Military officials have repeatedly expressed their skepticism about the efficacy of military intervention in Syria in the past, including Chairman of the Joint Chiefs of Staff Gen. Martin Dempsey. Dempsey recently wrote to the House Foreign Affairs Committee’s ranking member to voice his concerns about just what will happen the day after U.S. forces hypothetically remove Assad from power.
TENAC’s membership is apparently fine with the group’s strong stance on Syria, with McGrath reporting to ThinkProgress that he hasn’t received any pushback from his members over the choice to advocate for further action in Syria. McGrath says that if it’s related to housing, TENAC feels free to take a stand on it without further consultation of its members. “We have a broad writ from the membership of the organization to take positions on housing in the city, in the country, anywhere housing abuses exist,” he told ThinkProgress.

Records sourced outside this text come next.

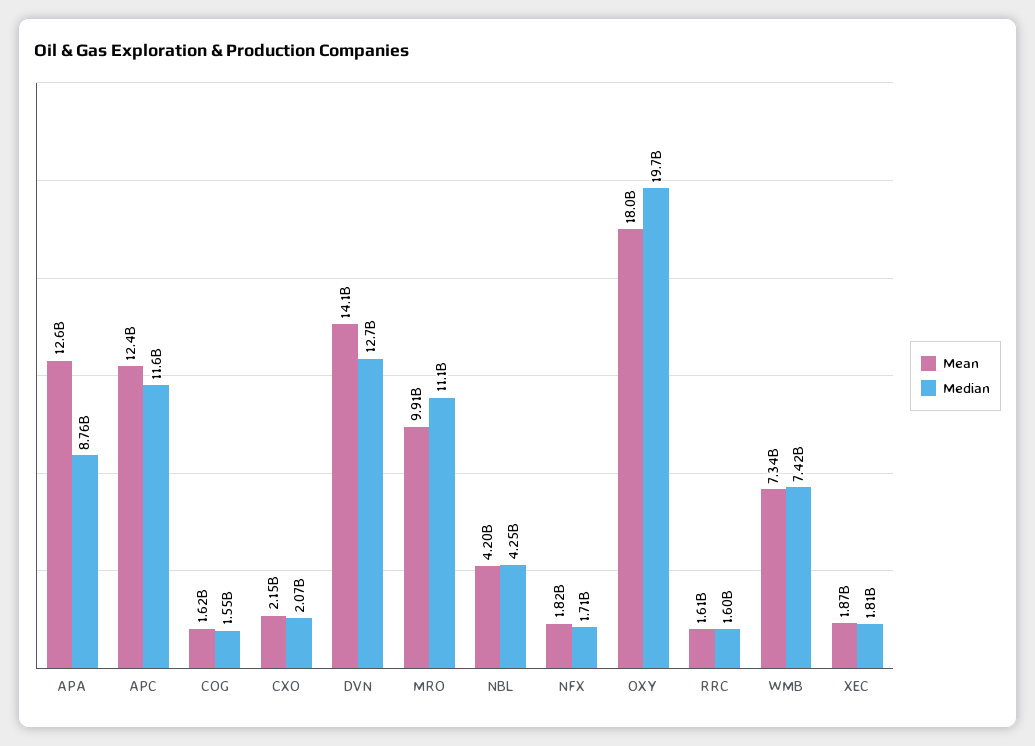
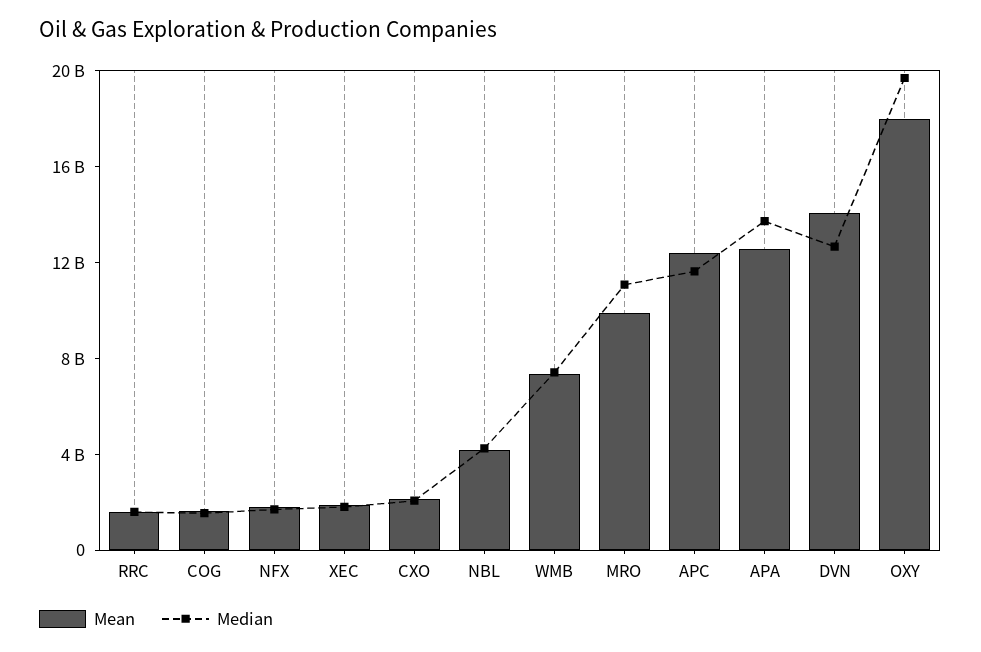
  {
    "Mean": {
      "APA": 12600000000,
      "APC": 12400000000,
      "COG": 1620000000,
      "CXO": 2150000000,
      "DVN": 14100000000,
      "MRO": 9910000000,
      "NBL": 4200000000,
      "NFX": 1820000000,
      "OXY": 18000000000,
      "RRC": 1610000000,
      "WMB": 7340000000,
      "XEC": 1870000000
    },
    "Median": {
-     "APA": 8760000000,
+     "APA": 14000000000,
      "APC": 11600000000,
      "COG": 1550000000,
      "CXO": 2070000000,
      "DVN": 12700000000,
      "MRO": 11100000000,
      "NBL": 4250000000,
      "NFX": 1710000000,
      "OXY": 19700000000,
      "RRC": 1600000000,
      "WMB": 7420000000,
      "XEC": 1810000000
    }
  }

This isn’t the first time that McGrath has used the organization to speak out on an international issue. In 2010, the group sent out an emailed press release in support of the group’s Israeli webmaster and condemning the harassment he had seen in his activism surrounding the Israeli-Palestinian conflict. “We have a loud voice here on tenant rights and the like,” he told Washington City Paper at the time. “Tenants rights begs the whole rights question. This is a civil rights question in Israel.”

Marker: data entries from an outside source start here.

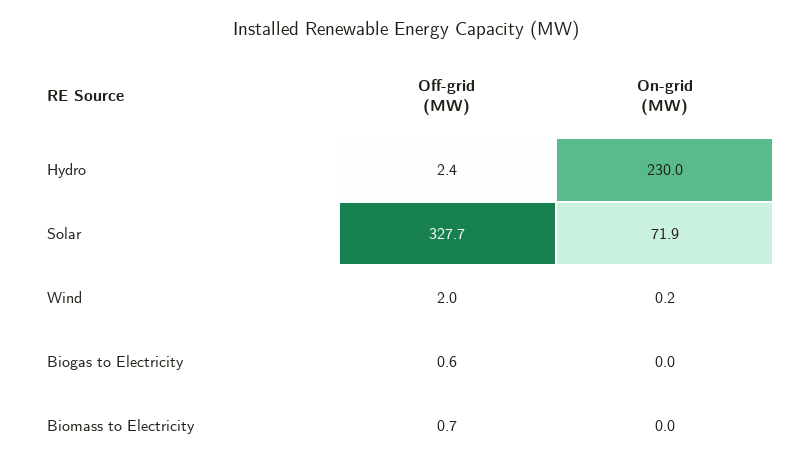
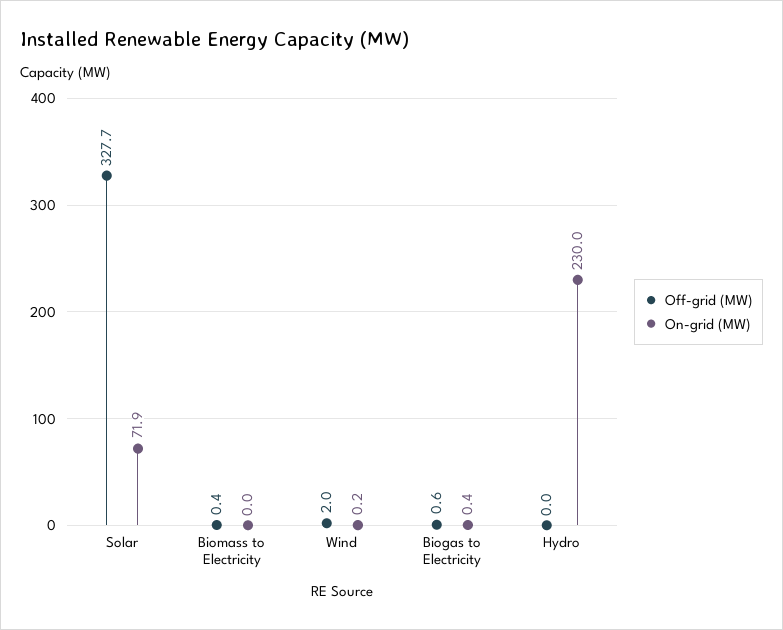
  {
    "Off-grid (MW)": {
-     "Hydro": 2.4,
+     "Hydro": 0,
      "Solar": 327.7,
      "Wind": 2,
      "Biogas to Electricity": 0.6,
-     "Biomass to Electricity": 0.7
+     "Biomass to Electricity": 0.4
    },
    "On-grid (MW)": {
      "Hydro": 230,
      "Solar": 71.9,
      "Wind": 0.2,
-     "Biogas to Electricity": 0,
+     "Biogas to Electricity": 0.4,
      "Biomass to Electricity": 0
    }
  }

For now, though, TENAC won’t be increasing its lobbying beyond the public education campaign that the flyers represent. According to McGrath, there’s no plan to take the pressure to DC officials, who he rightly says don’t have much of a stake in foreign policy-making. “The polls show that most of the American people do not favor intervention in Syria, and that’s because they really don’t know the scope of it and that’s because they’re not focused on it,” he said. “And that’s because the administration not focused on it. So its a circular pattern that we’re trying to break by bringing it to a basic grassroots-level.”